[[ SUPPLIED INFORMATION, beginning ]]

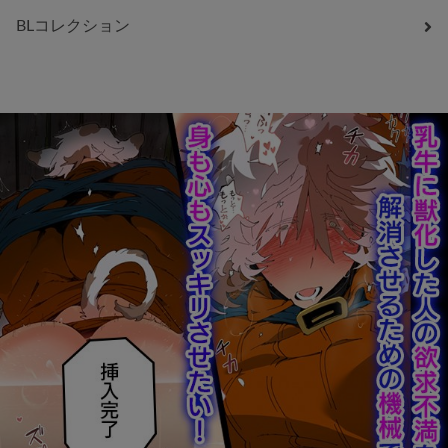
BLコレクション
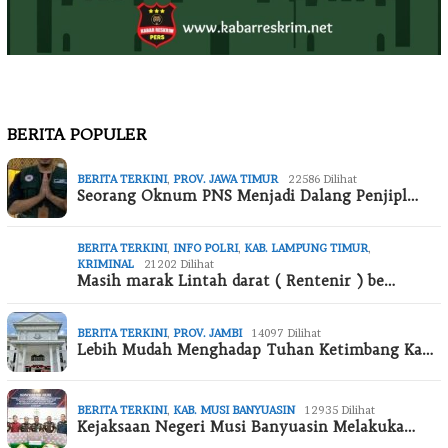
BERITA POPULER
BERITA TERKINI
,
PROV. JAWA TIMUR
22586 Dilihat
Seorang Oknum PNS Menjadi Dalang Penjipl…
BERITA TERKINI
,
INFO POLRI
,
KAB. LAMPUNG TIMUR
,
KRIMINAL
21202 Dilihat
Masih marak Lintah darat ( Rentenir ) be…
BERITA TERKINI
,
PROV. JAMBI
14097 Dilihat
Lebih Mudah Menghadap Tuhan Ketimbang Ka…
BERITA TERKINI
,
KAB. MUSI BANYUASIN
12935 Dilihat
Kejaksaan Negeri Musi Banyuasin Melakuka…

[[ SUPPLIED INFORMATION, end ]]

(YOUR INSTRUCTIONS): The whole listing above, minus its pictures, is what you should write out word for word.

(ANSWER):
BLコレクション
BERITA POPULER
BERITA TERKINI
,
PROV. JAWA TIMUR
22586 Dilihat
Seorang Oknum PNS Menjadi Dalang Penjipl…
BERITA TERKINI
,
INFO POLRI
,
KAB. LAMPUNG TIMUR
,
KRIMINAL
21202 Dilihat
Masih marak Lintah darat ( Rentenir ) be…
BERITA TERKINI
,
PROV. JAMBI
14097 Dilihat
Lebih Mudah Menghadap Tuhan Ketimbang Ka…
BERITA TERKINI
,
KAB. MUSI BANYUASIN
12935 Dilihat
Kejaksaan Negeri Musi Banyuasin Melakuka…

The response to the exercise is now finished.